1) there is only one bootloader (grub2) that can load kernels from encrypted /boot partitions, but the support for that is limited, you have to use a weaker encryption if I remember correctly, AND decryption speed (after entering the luks password) is super slow, because the CPU extensions that speed that up (AES) are not yet online that early in the boot process

2) you can choose to not encrypt /boot, and have it as a separate partition, but now your btrfs snapshots will not include the kernel, so restoring after kernel upgrades is going to break your system


Check out Arch's wikipedia for plain dm-crypt.


I am only really familiar with Arch and OpenSUSE, so I don't know how other distros do it, but OpenSUSE keeps the (I believe) latest 5 kernels, so I just have to delete snapshots older than the oldest kernel in my /boot. I like that system so I do the same thing on Arch (but don't tell anyone, otherwise I'm gonna get yelled at).


Doesn't deleting old kernels defeat snapshots? You do a system update, you get a new kernel, you delete the old ones, now all snapshots that depend on that older kernel are busted, what am I missing?

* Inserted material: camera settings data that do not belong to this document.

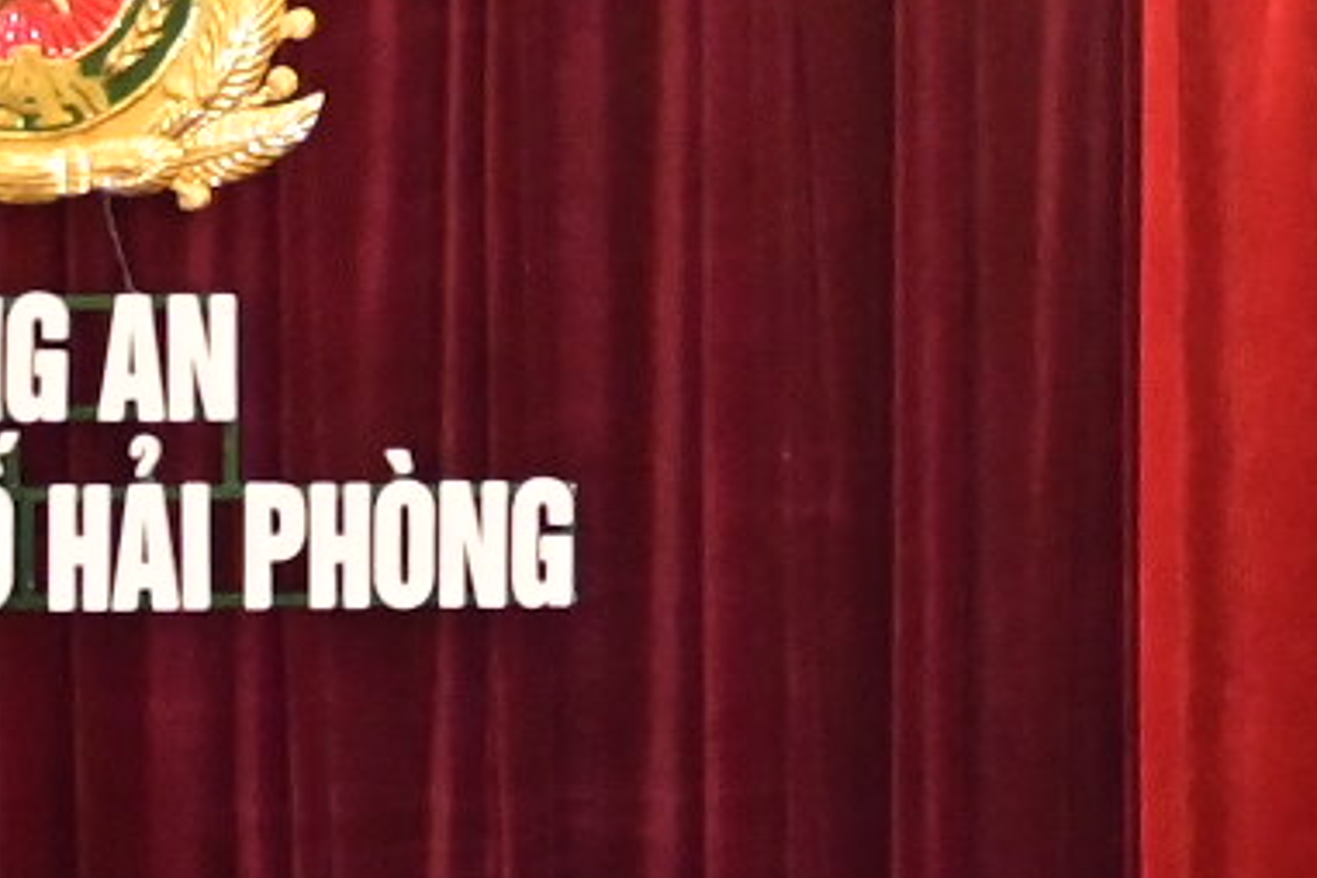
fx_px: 11889
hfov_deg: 6.2
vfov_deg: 4.2
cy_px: 785
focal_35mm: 325
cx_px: 2461
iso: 4000
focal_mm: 42
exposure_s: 1/200
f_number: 4.5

You may have misread, what I do is I keep the 5 latest versions of the kernel the distro ships and I delete snapshots which depend on kernels older than those 5. I could keep all the kernels and snapshots, but I don't have that much storage dedicated to / and /boot.


It really is easy, it is just mostly a matter of proper initramfs, and a "linux" line in the GRUB configuration file. Arch wiki gets into it in detail.